Le cœur humain est partout le même : il n’y a que les moyens de ne pas le diriger qui varient. Sans doute, bien des romans d’aventures s’esquissent dans une invitation : ce n’était d’abord qu’un désir d’entendre de la musique, mais cette musique est si perfide ! Confucius l’a aussi désignée parmi les choses dangereuses ; — le son de la voix pénètre dans le souvenir, on renouvelle les invitations — et celui qui invite peut bien à son tour n’être pas tout à fait indifférent. Donc :


. . . . . . l’herbe tendre et je pense
Quelque diable aussi le poussant,


On glisse dans le roman — et cela se passe en Orient comme en Occident : c’est extrêmement coûteux. Ce ne le sera du reste jamais assez : car il n’y a que les plaisirs qui ruinent qui soient vraiment agréables.

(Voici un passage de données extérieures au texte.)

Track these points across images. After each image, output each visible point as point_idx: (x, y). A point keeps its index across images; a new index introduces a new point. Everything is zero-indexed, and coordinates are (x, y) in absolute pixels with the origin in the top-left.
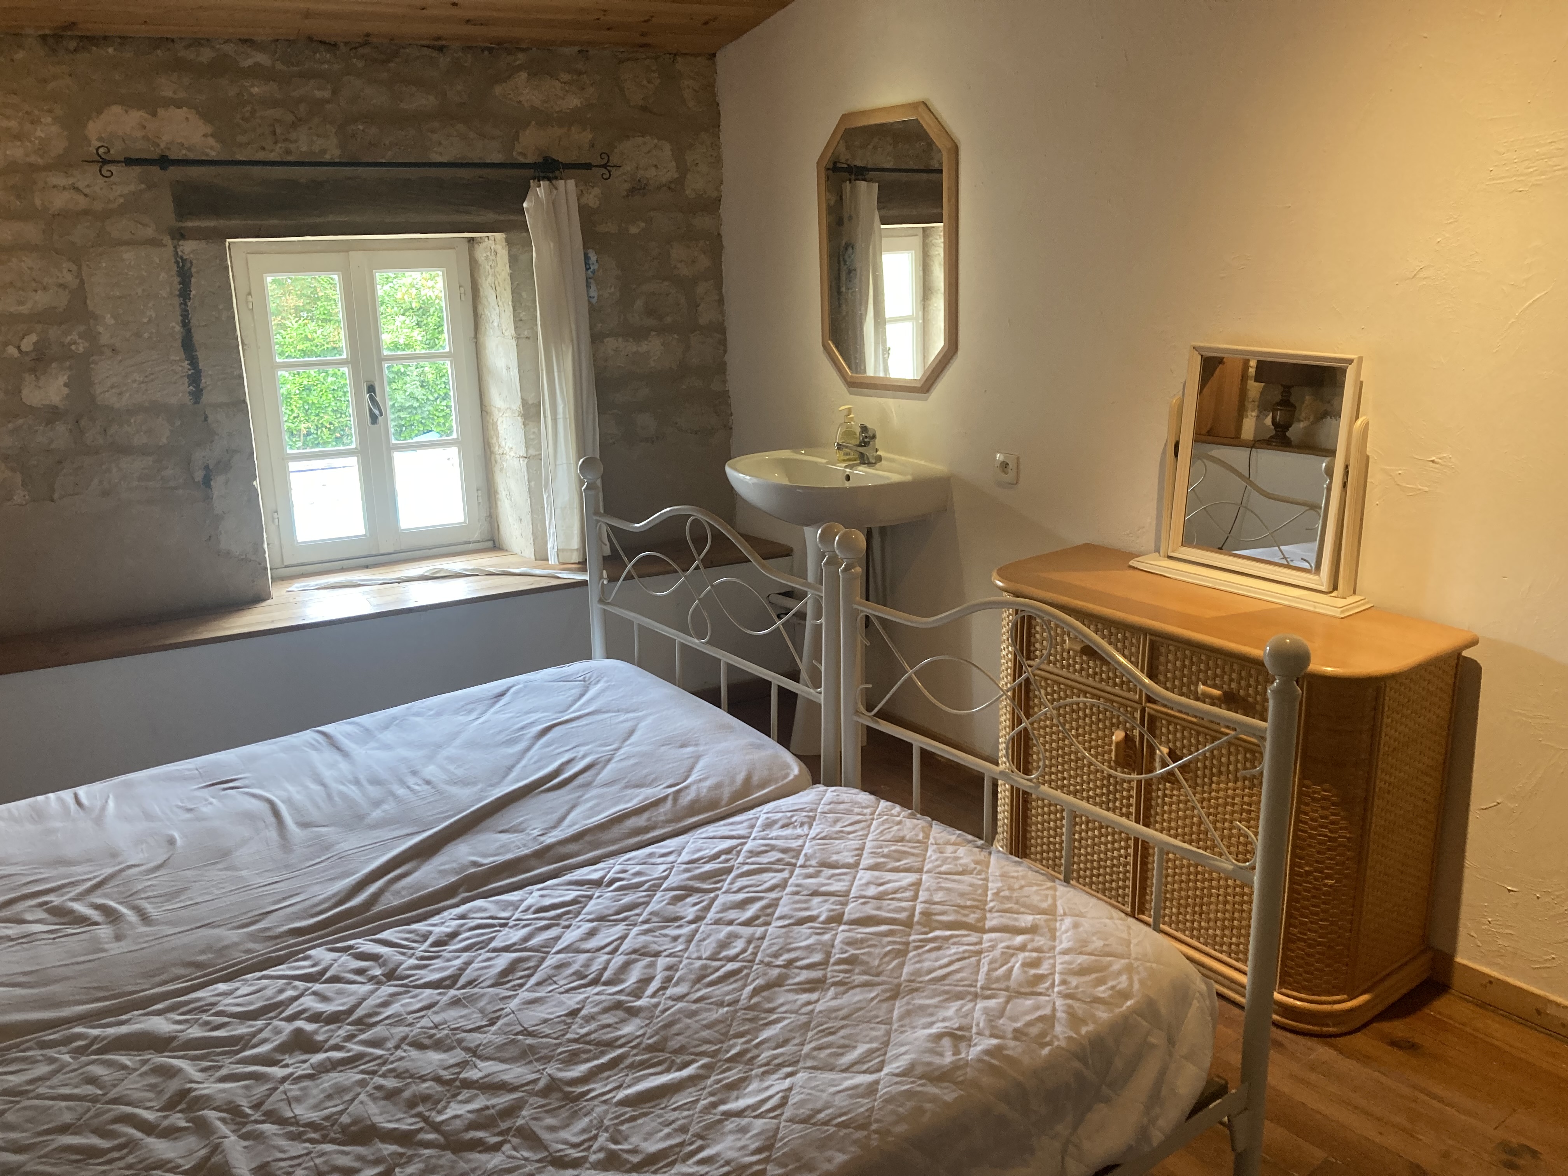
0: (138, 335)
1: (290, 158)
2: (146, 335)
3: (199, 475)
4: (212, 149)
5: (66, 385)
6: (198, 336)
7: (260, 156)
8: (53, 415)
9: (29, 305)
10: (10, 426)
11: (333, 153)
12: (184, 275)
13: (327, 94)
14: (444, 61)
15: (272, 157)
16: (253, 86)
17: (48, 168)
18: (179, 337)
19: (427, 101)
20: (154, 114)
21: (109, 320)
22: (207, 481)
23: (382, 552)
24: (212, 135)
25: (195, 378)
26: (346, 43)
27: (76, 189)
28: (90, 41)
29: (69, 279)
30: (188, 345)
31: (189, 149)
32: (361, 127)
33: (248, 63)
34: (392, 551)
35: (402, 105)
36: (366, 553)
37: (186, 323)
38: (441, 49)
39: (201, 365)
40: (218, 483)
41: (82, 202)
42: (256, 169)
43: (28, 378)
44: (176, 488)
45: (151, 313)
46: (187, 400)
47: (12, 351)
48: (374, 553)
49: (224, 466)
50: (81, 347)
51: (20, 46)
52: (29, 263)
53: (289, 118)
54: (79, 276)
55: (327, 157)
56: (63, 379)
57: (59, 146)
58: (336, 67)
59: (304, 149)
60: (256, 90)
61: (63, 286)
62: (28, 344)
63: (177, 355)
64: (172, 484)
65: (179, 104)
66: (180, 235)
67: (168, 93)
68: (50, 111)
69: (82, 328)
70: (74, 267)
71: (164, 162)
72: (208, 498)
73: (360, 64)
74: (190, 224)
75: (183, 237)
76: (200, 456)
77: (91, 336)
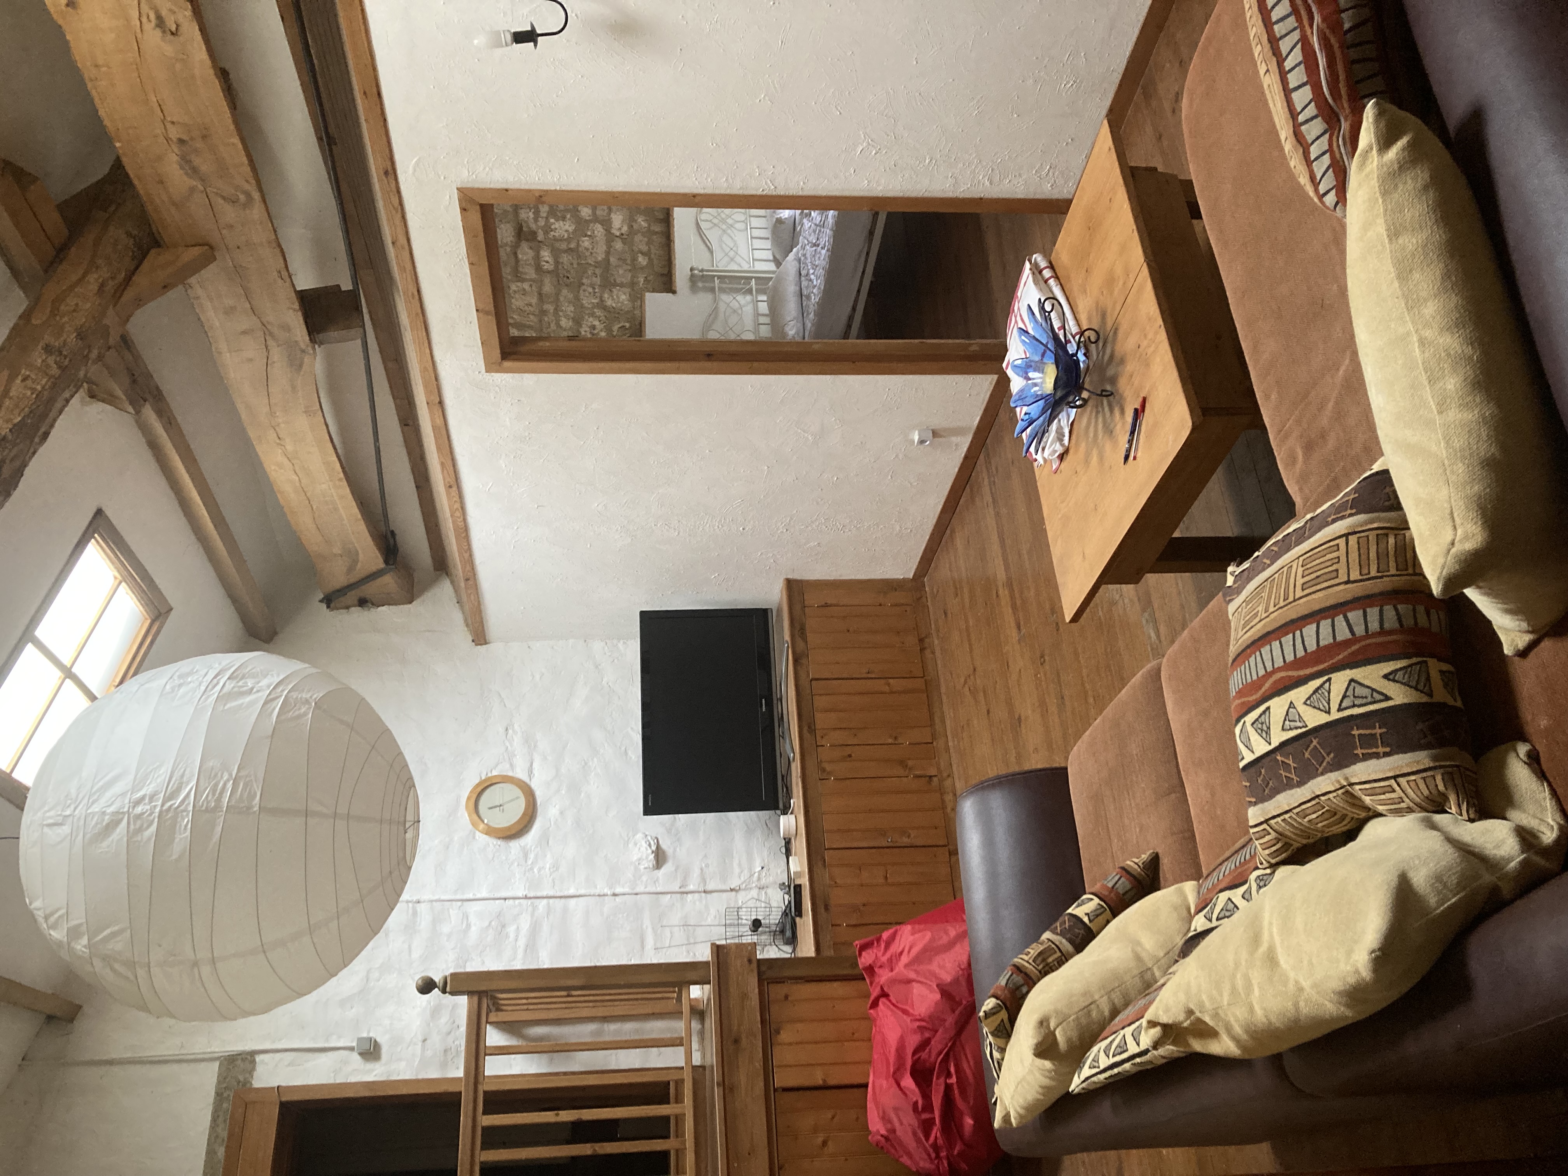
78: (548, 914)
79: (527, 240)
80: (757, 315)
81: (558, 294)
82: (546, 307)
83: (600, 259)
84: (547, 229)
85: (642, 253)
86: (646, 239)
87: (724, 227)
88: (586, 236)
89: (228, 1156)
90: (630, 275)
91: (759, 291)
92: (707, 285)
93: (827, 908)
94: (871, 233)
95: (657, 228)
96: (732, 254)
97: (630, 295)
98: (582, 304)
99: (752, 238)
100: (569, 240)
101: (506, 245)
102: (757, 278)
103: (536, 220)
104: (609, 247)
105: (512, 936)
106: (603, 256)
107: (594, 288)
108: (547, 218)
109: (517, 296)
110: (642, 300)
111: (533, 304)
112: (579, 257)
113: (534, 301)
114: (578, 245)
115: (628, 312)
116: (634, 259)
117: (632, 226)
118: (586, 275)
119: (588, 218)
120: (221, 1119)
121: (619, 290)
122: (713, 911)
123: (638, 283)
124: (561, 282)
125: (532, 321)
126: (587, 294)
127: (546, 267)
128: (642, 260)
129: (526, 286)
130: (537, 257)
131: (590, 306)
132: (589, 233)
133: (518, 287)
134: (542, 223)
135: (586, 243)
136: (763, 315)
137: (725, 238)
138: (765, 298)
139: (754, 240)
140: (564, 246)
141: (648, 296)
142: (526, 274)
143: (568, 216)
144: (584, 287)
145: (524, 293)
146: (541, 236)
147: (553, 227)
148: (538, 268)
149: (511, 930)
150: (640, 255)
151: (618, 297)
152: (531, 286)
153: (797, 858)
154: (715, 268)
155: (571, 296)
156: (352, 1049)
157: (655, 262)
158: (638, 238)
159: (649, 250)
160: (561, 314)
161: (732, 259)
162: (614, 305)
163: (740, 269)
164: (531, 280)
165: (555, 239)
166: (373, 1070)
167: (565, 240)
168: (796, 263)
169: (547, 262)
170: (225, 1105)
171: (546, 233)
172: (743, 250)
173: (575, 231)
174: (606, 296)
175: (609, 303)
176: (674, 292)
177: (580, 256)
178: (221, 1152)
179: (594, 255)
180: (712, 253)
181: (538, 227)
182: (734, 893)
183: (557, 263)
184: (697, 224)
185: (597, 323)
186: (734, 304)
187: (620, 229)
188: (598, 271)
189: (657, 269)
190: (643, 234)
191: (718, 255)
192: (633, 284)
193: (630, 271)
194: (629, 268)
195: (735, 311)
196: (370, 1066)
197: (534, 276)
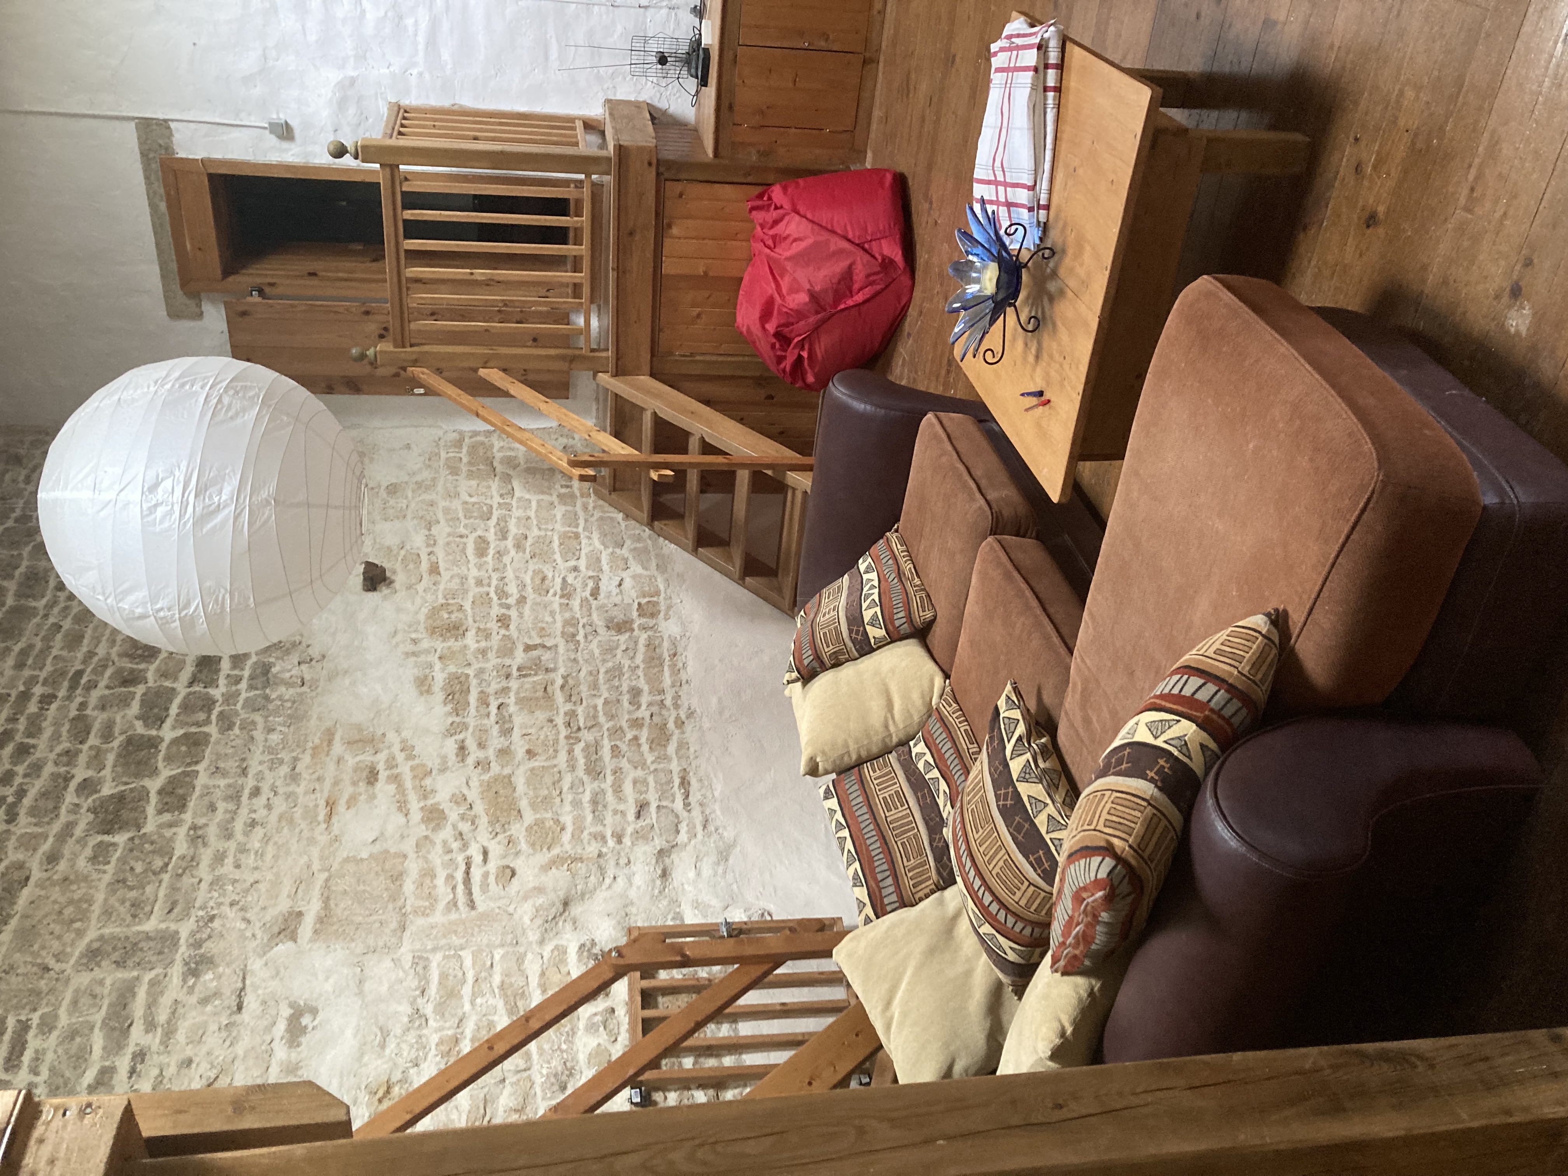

J’ai parlé des réunions entre hommes. Je dois faire remarquer que les sujets de conversation ne touchent jamais à la politique. On évite avec soin toute cause qui pourrait troubler la bonne harmonie dans les esprits. Tout au plus parle-t-on des nouvelles du jour. On cause voyages ; on s’entretient de ses amis absents dont on lit les lettres et les vers. Puis on fait des jeux de mots, et notre langue, très riche en monosyllabes, se prête merveilleusement à ces sortes de passe-temps.

En général on recherche les antithèses, les expressions en relief ou imagées, les oppositions de mots et d’idées. Ces plaisirs sont très à la mode.

Les dames jouent beaucoup aux cartes et aux dominos. Elles savent admirablement la broderie ; mais elles n’apprennent pas le chant. Elles ont la ressource de la conversation, ressource si précieuse chez les femmes, et il est inutile de demander s'il se trouve chez nous des Célimène et des Arsinoé. Il y a toujours un prochain très... apprécié dans la conversation du beau sexe. C'est un penchant irrésistible, ressemblant un peu à l'instinct, et qu'on peut constater comme une preuve de la communauté d'origine de l'espèce féminine.

Un passe-temps, que je ne trouve pas en Europe aussi bien suivi qu’en Chine, est celui que procurent les fleurs et les soins dont elles sont l’objet. Les femmes aiment passionnément les fleurs, leur rendent un véritable culte, les idéalisent, et même leurs feuilles tombées leur inspirent des poésies sentimentales.